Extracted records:

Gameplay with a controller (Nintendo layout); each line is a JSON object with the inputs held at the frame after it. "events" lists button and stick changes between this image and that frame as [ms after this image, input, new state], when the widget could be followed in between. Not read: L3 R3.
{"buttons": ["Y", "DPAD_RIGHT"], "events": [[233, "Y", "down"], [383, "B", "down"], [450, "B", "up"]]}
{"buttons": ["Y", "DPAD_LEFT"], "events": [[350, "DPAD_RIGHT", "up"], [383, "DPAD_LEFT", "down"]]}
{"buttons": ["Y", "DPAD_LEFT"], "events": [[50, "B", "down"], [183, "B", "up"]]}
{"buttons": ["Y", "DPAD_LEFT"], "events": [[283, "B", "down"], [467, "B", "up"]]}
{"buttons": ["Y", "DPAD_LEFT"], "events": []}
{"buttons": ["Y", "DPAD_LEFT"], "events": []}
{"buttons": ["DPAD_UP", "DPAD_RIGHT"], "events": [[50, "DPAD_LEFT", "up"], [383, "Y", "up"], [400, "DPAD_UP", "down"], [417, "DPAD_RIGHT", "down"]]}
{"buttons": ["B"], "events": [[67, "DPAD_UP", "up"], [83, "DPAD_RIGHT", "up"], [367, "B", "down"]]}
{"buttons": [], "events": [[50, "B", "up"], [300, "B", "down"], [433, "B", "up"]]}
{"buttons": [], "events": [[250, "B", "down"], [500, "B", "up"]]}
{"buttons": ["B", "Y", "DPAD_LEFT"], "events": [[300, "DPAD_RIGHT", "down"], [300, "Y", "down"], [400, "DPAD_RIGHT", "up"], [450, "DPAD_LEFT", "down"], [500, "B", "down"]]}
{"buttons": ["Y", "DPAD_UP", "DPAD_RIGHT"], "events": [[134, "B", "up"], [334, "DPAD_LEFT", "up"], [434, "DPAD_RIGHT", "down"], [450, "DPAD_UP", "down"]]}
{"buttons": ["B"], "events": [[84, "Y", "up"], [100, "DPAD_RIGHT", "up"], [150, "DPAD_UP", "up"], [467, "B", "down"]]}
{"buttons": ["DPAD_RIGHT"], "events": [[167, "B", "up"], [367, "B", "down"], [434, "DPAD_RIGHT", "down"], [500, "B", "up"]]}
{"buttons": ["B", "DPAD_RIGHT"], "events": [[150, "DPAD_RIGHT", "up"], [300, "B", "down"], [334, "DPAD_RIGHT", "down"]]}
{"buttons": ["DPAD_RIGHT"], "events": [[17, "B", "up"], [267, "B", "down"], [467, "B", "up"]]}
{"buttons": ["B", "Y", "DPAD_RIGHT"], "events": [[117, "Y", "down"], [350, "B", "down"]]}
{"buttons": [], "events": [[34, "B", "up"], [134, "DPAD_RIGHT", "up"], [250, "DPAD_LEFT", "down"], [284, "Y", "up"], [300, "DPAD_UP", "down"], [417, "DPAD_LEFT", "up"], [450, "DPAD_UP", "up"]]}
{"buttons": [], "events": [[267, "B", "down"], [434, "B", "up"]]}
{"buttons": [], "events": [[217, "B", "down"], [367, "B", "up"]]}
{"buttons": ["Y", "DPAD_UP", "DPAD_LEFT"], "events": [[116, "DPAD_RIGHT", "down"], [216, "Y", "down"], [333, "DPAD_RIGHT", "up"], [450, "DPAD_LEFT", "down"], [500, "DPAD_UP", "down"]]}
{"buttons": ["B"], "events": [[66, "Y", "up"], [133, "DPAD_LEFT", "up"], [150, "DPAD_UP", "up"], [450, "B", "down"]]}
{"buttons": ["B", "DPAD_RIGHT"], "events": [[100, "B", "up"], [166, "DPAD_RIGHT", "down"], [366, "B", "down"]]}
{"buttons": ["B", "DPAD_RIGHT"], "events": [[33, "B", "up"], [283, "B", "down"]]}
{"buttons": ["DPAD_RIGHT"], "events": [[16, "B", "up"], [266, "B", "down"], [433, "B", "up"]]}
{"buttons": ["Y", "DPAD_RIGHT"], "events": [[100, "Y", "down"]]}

■ PROBLEM TO SOLVE: Every record must be transcribed precisely, down to the last character.

■ OUTPUT FOR THIS TASK:
Gameplay with a controller (Nintendo layout); each line is a JSON object with the inputs held at the frame after it. "events" lists button and stick changes between this image and that frame as [ms after this image, input, new state], when the widget could be followed in between. Not read: L3 R3.
{"buttons": ["Y", "DPAD_RIGHT"], "events": [[233, "Y", "down"], [383, "B", "down"], [450, "B", "up"]]}
{"buttons": ["Y", "DPAD_LEFT"], "events": [[350, "DPAD_RIGHT", "up"], [383, "DPAD_LEFT", "down"]]}
{"buttons": ["Y", "DPAD_LEFT"], "events": [[50, "B", "down"], [183, "B", "up"]]}
{"buttons": ["Y", "DPAD_LEFT"], "events": [[283, "B", "down"], [467, "B", "up"]]}
{"buttons": ["Y", "DPAD_LEFT"], "events": []}
{"buttons": ["Y", "DPAD_LEFT"], "events": []}
{"buttons": ["DPAD_UP", "DPAD_RIGHT"], "events": [[50, "DPAD_LEFT", "up"], [383, "Y", "up"], [400, "DPAD_UP", "down"], [417, "DPAD_RIGHT", "down"]]}
{"buttons": ["B"], "events": [[67, "DPAD_UP", "up"], [83, "DPAD_RIGHT", "up"], [367, "B", "down"]]}
{"buttons": [], "events": [[50, "B", "up"], [300, "B", "down"], [433, "B", "up"]]}
{"buttons": [], "events": [[250, "B", "down"], [500, "B", "up"]]}
{"buttons": ["B", "Y", "DPAD_LEFT"], "events": [[300, "DPAD_RIGHT", "down"], [300, "Y", "down"], [400, "DPAD_RIGHT", "up"], [450, "DPAD_LEFT", "down"], [500, "B", "down"]]}
{"buttons": ["Y", "DPAD_UP", "DPAD_RIGHT"], "events": [[134, "B", "up"], [334, "DPAD_LEFT", "up"], [434, "DPAD_RIGHT", "down"], [450, "DPAD_UP", "down"]]}
{"buttons": ["B"], "events": [[84, "Y", "up"], [100, "DPAD_RIGHT", "up"], [150, "DPAD_UP", "up"], [467, "B", "down"]]}
{"buttons": ["DPAD_RIGHT"], "events": [[167, "B", "up"], [367, "B", "down"], [434, "DPAD_RIGHT", "down"], [500, "B", "up"]]}
{"buttons": ["B", "DPAD_RIGHT"], "events": [[150, "DPAD_RIGHT", "up"], [300, "B", "down"], [334, "DPAD_RIGHT", "down"]]}
{"buttons": ["DPAD_RIGHT"], "events": [[17, "B", "up"], [267, "B", "down"], [467, "B", "up"]]}
{"buttons": ["B", "Y", "DPAD_RIGHT"], "events": [[117, "Y", "down"], [350, "B", "down"]]}
{"buttons": [], "events": [[34, "B", "up"], [134, "DPAD_RIGHT", "up"], [250, "DPAD_LEFT", "down"], [284, "Y", "up"], [300, "DPAD_UP", "down"], [417, "DPAD_LEFT", "up"], [450, "DPAD_UP", "up"]]}
{"buttons": [], "events": [[267, "B", "down"], [434, "B", "up"]]}
{"buttons": [], "events": [[217, "B", "down"], [367, "B", "up"]]}
{"buttons": ["Y", "DPAD_UP", "DPAD_LEFT"], "events": [[116, "DPAD_RIGHT", "down"], [216, "Y", "down"], [333, "DPAD_RIGHT", "up"], [450, "DPAD_LEFT", "down"], [500, "DPAD_UP", "down"]]}
{"buttons": ["B"], "events": [[66, "Y", "up"], [133, "DPAD_LEFT", "up"], [150, "DPAD_UP", "up"], [450, "B", "down"]]}
{"buttons": ["B", "DPAD_RIGHT"], "events": [[100, "B", "up"], [166, "DPAD_RIGHT", "down"], [366, "B", "down"]]}
{"buttons": ["B", "DPAD_RIGHT"], "events": [[33, "B", "up"], [283, "B", "down"]]}
{"buttons": ["DPAD_RIGHT"], "events": [[16, "B", "up"], [266, "B", "down"], [433, "B", "up"]]}
{"buttons": ["Y", "DPAD_RIGHT"], "events": [[100, "Y", "down"]]}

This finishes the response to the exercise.